W sobotę (11 maja) legionowscy miłośnicy poznawania meandrów języka polskiego i odkrywania zagadek ortografii, mogli sprawdzić swoje polonistyczne umiejętności w drugiej już edycji Dyktanda dla Aktywnych. Jego pomysłodawcą  i organizatorem był Zespół Szkół nr 3 w Legionowie.

– Nasza szkoła już od wielu lat organizuje powiatowe dyktando dla młodzieży gimnazjalnej. Pomyśleliśmy jednak, że warto byłoby zaangażować w to także i dorosłych mieszkańców Legionowa – mówi Joanna Bieńko, dyrektor Zespołu Szkół nr 3 w Legionowie.{mp4}dyktando|512|384|{/mp4}

W tym roku zgłosiło się ich około 50. Wiek i zawód nie miały znaczenia. Jedynym warunkiem przystąpienia do dyktanda było tylko to, aby startująca w nim osoba nie miała wykształcenia polonistycznego. – Ja reprezentuję wiek 80 plus i bardzo się cieszę, że się odważyłam – mówi Alicja Dochowicz. Dla części uczestników była to już druga przygoda z legionowskim Dyktandem dla Aktywnych. Jedną z takich osób była Maria Przasnyska, która na ubiegłorocznym dyktandzie zajęła trzecie miejsce – Moim zdaniem tamto było trochę łatwiejsze. Ale oba teksty stały na bardzo wysokim poziomie – mówi Maria Przasnyska.

 

Za przygotowanie dyktanda po raz kolejny odpowiadała polonistka z Zespołu Szkół nr 3, Jadwiga Wojtulewicz.  Naszpikowany ortograficznymi pułapkami tekst dotyczył tym razem legionowskiemu Centrum Komunikacyjnego. – Myślę że nagromadzenie partykuł w tym dyktandzie mogło spowodować w pierwszej chwili strach o obawę, że będzie trudno. Potem się jednak okazało, że w zasadzie w wielu sytuacjach miała zastosowanie jedna zasada i nie było to takie straszne jak mogło się wydawać na początku – mówi dyrektor trójki, Joanna Bieńko. Bo chodziło tu przede wszystkim o dobrą zabawę. – To jest w ogóle fantastyczna inicjatywa. Dlatego, że każdy ma możliwość sprawdzić się i pobawić, a przy okazji wygrać fajne nagrody. Jest to też takie wydarzenie, które ludzi integruje i jednoczy. Ja myślę, że będziemy to dyktando robić co roku – mówi Anna Szczepłek, kierownik Referatu Marketingu UM w Legionowie i jednocześnie uczestniczka tegorocznego Dyktanda dla Aktywnych.
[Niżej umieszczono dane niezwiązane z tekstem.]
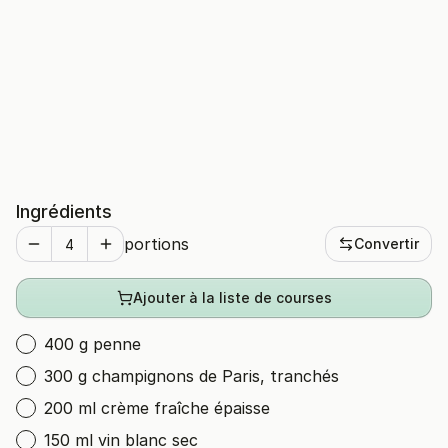
Ingrédients
portions
Convertir
Ajouter à la liste de courses
400 g penne
300 g champignons de Paris, tranchés
200 ml crème fraîche épaisse
150 ml vin blanc sec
Zwycięzca drugich legionowskich zmagań z ortografią będzie znany po finale, który odbędzie się 18 maja w ratuszu. Weźmie w nim udział dziesięć osób, które w sobotnim dyktandzie popełniły najmniej błędów.    

Oto tekst dyktanda:

Centrum Komunikacyjne w Legionowie

-Dumałżeś, drogi legionowianinie, że miasto zostawi w spokoju twój pochachmęcony po piłkarskich wirażach umysł i pozwoli ci pohuśtać się w spokoju w hamaku, byś mógł ,  ochędożony i wypoczęty, poczłapać w swych ciżemkach na piechtę do grodu Warsa i Sawy? Tak haniebnie zwątpiłżeś  w swą macierz? Tak? Hola, hola! Ogarnijżeż no  w takim razie swego podupadającego ducha, nasmarujże swoje juchtowe cholewy, nastawże uszy, zlegnijże na powrót w hamaku i posłuchajże historii swej miejskiej, legionowskiej.   To, co usłyszysz, to nie blamaż ani herezja. Otóż, rzeknę ci, że halny nie będzie wydymał już twoich hajdawerów , nie będzie już żarzyła się w tobie złość i nie będziesz chciał nikogo dźgnąć, gdy przyjdzie ci do głowy odbyć jakoweś wojaże. Zidiociały z wycieńczenia  nie zhasasz się już, szukając dachu nad głową na zgrzebnych peronach. -Jakżeż to, zapytaszże? – Z bylekąd pociągi by nie jechały, ty, chichocząc z uciechy, zdejmiesz swoją furażerkę , krzykniesz hu-ha!, wytniesz hołubca, a wtedy podejdzie do ciebie piękna hurysa, poda gorącą herbatę i zaprosi do komputera, byś mógł oddać hołd swym informatycznym pasjom. – To chyba w niebie? -odpowieszże.
– W czymże? W niebie? A skądże! To nie powiedziałżem ci jeszcze o nowym centrum w twoim mieście? Centrum Komunikacyjnym, oczywiście! A jakże!